» Data for processing
--------------------------------

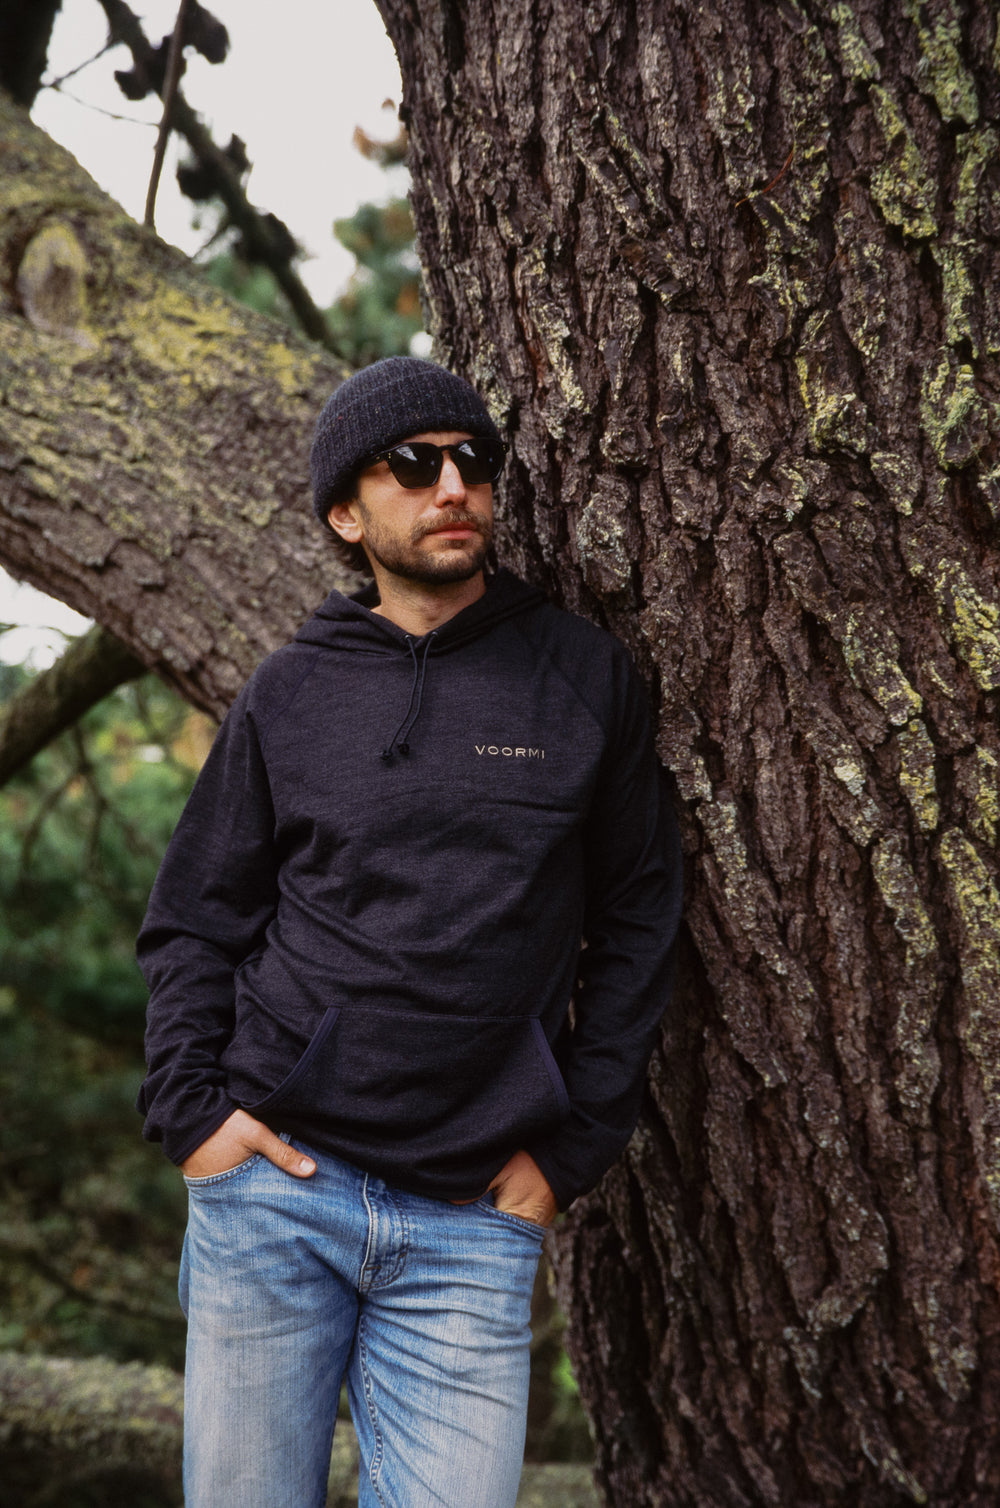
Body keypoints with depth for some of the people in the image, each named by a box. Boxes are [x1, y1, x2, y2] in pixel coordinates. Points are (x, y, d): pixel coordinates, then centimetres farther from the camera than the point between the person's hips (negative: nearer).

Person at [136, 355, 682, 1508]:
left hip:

--------------------------------

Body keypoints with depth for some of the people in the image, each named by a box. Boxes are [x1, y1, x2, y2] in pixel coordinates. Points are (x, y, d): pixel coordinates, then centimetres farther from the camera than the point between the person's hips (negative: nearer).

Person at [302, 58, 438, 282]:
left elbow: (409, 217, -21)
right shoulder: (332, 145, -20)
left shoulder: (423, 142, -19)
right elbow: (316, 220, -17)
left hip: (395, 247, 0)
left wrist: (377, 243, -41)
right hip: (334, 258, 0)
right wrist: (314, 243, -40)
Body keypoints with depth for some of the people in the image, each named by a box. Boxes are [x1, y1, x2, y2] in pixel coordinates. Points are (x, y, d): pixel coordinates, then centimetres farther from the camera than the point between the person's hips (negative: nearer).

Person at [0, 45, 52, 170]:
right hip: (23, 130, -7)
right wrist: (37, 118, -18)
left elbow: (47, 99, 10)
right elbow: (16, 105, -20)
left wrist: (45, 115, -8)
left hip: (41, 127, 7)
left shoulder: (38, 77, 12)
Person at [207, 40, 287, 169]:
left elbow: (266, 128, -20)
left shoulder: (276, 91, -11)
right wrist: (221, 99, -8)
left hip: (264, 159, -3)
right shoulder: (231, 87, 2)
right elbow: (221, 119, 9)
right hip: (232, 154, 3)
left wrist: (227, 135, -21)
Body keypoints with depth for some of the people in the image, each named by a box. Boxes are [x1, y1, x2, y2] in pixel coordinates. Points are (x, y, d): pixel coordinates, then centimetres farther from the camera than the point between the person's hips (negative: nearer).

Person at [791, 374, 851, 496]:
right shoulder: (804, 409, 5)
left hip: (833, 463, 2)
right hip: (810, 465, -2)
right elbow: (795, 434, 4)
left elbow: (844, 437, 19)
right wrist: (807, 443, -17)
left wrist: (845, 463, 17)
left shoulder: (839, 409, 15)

--------------------------------

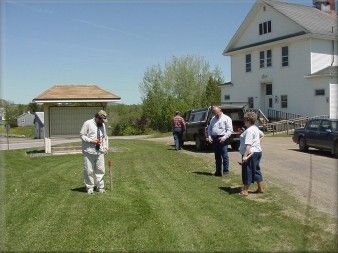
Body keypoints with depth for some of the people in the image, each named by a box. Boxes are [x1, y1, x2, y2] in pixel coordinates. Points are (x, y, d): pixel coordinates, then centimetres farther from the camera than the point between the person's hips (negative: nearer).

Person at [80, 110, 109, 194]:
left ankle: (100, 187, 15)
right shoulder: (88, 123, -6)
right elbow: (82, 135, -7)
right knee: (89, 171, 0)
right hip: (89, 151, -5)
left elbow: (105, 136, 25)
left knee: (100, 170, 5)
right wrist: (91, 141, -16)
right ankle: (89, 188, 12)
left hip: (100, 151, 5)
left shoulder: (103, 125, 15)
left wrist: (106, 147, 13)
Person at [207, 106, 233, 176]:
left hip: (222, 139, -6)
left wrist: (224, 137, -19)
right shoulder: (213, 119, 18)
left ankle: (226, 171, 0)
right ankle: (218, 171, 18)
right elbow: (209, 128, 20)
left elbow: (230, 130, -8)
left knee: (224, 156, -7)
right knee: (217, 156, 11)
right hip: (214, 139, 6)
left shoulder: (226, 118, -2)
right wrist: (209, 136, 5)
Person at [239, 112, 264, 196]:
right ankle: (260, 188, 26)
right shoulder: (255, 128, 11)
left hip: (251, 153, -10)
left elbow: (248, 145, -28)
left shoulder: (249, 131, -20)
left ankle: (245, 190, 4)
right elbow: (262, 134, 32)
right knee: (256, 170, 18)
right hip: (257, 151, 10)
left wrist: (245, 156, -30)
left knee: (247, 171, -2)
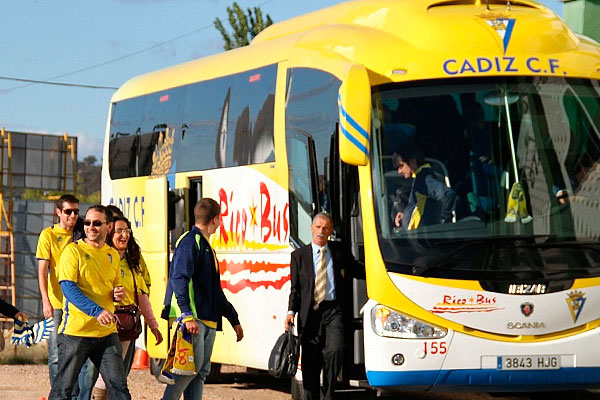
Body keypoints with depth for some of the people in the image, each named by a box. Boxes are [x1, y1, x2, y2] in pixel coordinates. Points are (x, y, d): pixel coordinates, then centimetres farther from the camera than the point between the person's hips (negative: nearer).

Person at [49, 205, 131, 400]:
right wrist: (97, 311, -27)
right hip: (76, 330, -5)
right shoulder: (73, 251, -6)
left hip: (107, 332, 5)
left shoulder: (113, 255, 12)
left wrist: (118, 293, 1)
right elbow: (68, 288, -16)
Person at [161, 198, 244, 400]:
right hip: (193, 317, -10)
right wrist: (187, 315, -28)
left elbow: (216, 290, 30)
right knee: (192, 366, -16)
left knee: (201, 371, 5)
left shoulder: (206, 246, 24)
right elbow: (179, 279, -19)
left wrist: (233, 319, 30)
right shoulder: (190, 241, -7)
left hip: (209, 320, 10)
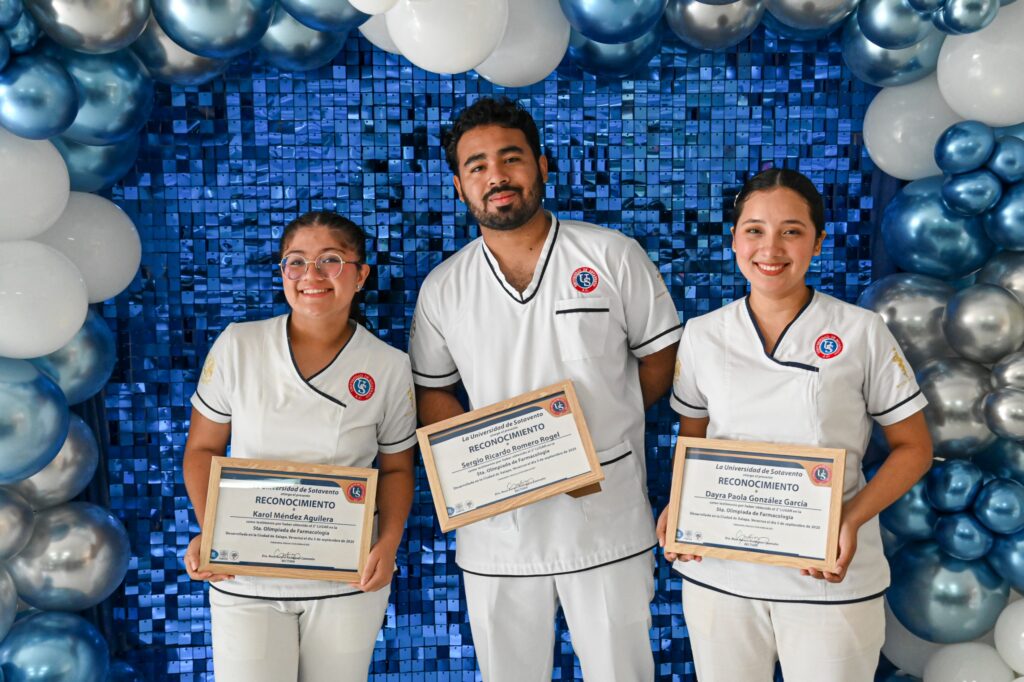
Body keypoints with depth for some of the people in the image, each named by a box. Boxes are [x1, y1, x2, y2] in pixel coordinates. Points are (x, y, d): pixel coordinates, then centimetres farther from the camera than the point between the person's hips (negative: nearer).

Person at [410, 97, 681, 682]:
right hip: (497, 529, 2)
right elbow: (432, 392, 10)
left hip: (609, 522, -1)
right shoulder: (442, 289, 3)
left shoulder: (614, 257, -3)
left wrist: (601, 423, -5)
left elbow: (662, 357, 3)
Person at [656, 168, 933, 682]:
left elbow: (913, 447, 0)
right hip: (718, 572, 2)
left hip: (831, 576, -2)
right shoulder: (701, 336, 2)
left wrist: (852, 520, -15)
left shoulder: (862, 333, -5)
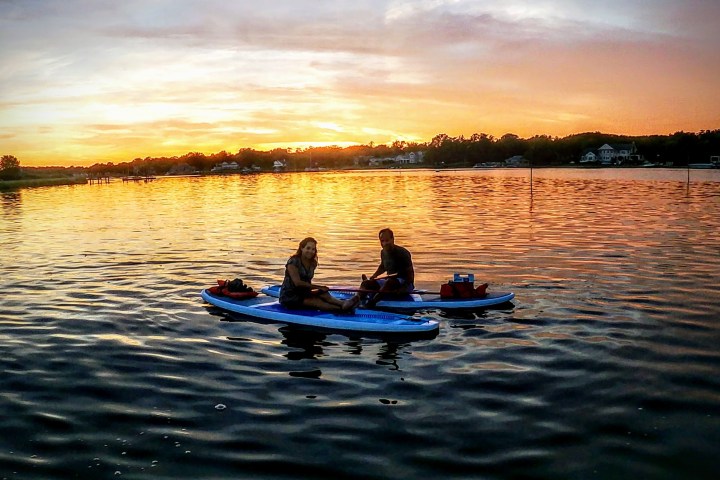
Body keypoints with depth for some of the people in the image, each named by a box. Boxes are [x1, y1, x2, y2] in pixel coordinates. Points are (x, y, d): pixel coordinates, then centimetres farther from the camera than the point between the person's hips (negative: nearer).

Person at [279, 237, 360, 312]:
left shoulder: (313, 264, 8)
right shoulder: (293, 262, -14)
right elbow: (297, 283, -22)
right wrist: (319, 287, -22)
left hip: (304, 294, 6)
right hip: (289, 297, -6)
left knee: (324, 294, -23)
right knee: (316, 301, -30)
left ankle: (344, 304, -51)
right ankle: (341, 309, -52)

--------------------------------

» Task statement
What is wanted is an exact copy of the lines above from the one containing "right hip: (257, 151, 10)" through the one containing "right shoulder: (442, 289, 3)", with no pictures in it.

» Response area
right hip: (257, 151, 10)
left wrist: (245, 156, -30)
left knee: (247, 171, -2)
Body keypoints with depth for some of the people in the image, each named by a box. Boxes are [x1, y1, x2, y2] in pixel coordinates. Points are (x, y, d): pixel coordinates, then centimetres farther from the camera than the point between the person's hips (negative: nearer).

Person at [49, 205, 131, 400]:
right wrist: (97, 311, -27)
right hip: (76, 330, -5)
right shoulder: (73, 251, -6)
left hip: (107, 332, 5)
left shoulder: (113, 255, 12)
left wrist: (118, 293, 1)
right elbow: (68, 288, -16)
Person at [161, 198, 244, 400]:
right hip: (193, 317, -10)
right wrist: (187, 315, -28)
left elbow: (216, 290, 30)
right knee: (192, 366, -16)
left knee: (201, 371, 5)
left shoulder: (206, 246, 24)
right elbow: (179, 279, -19)
left wrist: (233, 319, 30)
right shoulder: (190, 241, -7)
left hip: (209, 320, 10)
Body keypoints with depth for some of the people in the image, each named by a box. Boxes are [x1, y1, x2, y2] in pixel coordinates. Points are (x, y, d): pixel coordinates, then centimetres farther from the camera than the point between the person's hips (negative: nearer).

Person at [410, 97, 681, 682]:
right hip: (497, 529, 2)
right elbow: (432, 392, 10)
left hip: (609, 522, -1)
right shoulder: (442, 289, 3)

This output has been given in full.